For 2007, Outdoor Channel Holdings incurred a net loss of $1.9 million, or $0.07 per share, compared with a net loss of $7.0 million, or $0.28 per share, for 2006. EBITDA, adjusted for the effects of discontinued operations and share-based compensation expense, equaled $9.5 million for 2007. In 2006, the company incurred a loss to earnings before interest, taxes, depreciation and amortization, adjusted for the effects of discontinued operations and share–based compensation expense of $3.6 million.


“During 2007, we were successful in establishing Outdoor Channel as America’s undisputed leader in outdoor TV and enhancing the value proposition available to cable and satellite operators through increased quality programming,” said Roger L. Werner, president and chief executive officer. “The year was also marked by numerous achievements that improved the overall prospects of Outdoor Channel for the long term. The divestiture of the company’s historic gold business enabled us to focus all of our efforts and resources entirely on our core operations at Outdoor Channel. Our affiliate sales team, advertising salesforce, production group and board of directors were all strengthened with the addition of cable industry veterans, and our finance team was augmented with the hiring of a chief accounting officer plus two additional CPAs, as well as the engagement of Ernst & Young as our new public accounting firm.

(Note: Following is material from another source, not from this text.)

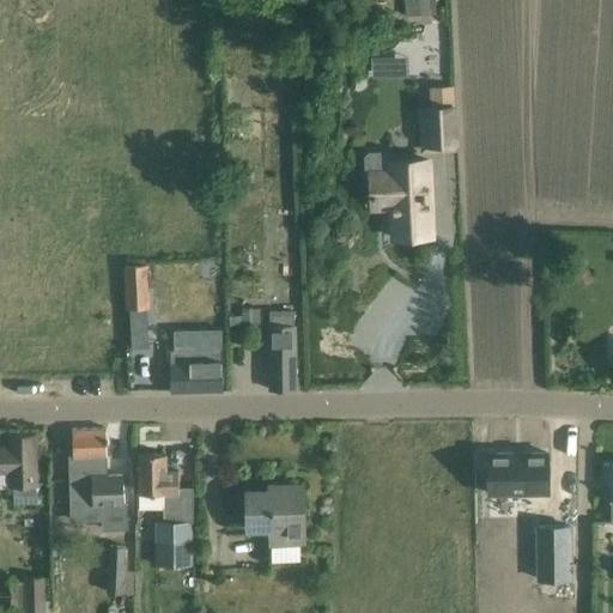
[(419,0),(422,13),(437,12),(435,0),(419,0)]
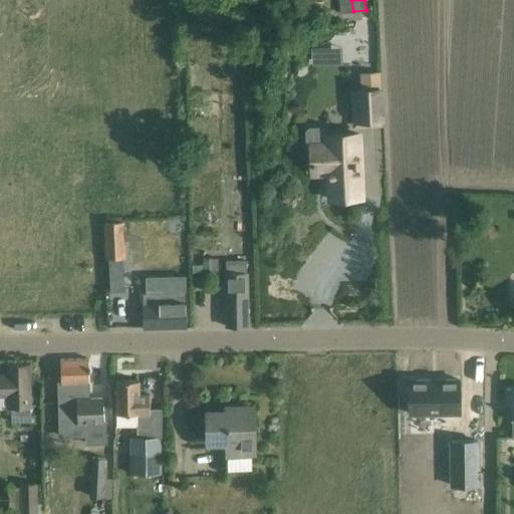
[(339,62),(338,44),(312,46),(313,63),(339,62)]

“Importantly, we updated the Outdoor Channel brand with a more contemporary, action-oriented look and feel, and incorporated these elements on air, as well as on our new multi-channel broadband site that launched during 2007. We were particularly pleased with Outdoor Channel’s record ratings performance in the 2007 fourth quarter, which we believe exemplifies the success of our new programming strategy and commitment to quality. These achievements, along with our renewed distribution agreement with the National Cable Television Cooperative (NCTC), set the stage for another exciting year in 2008.”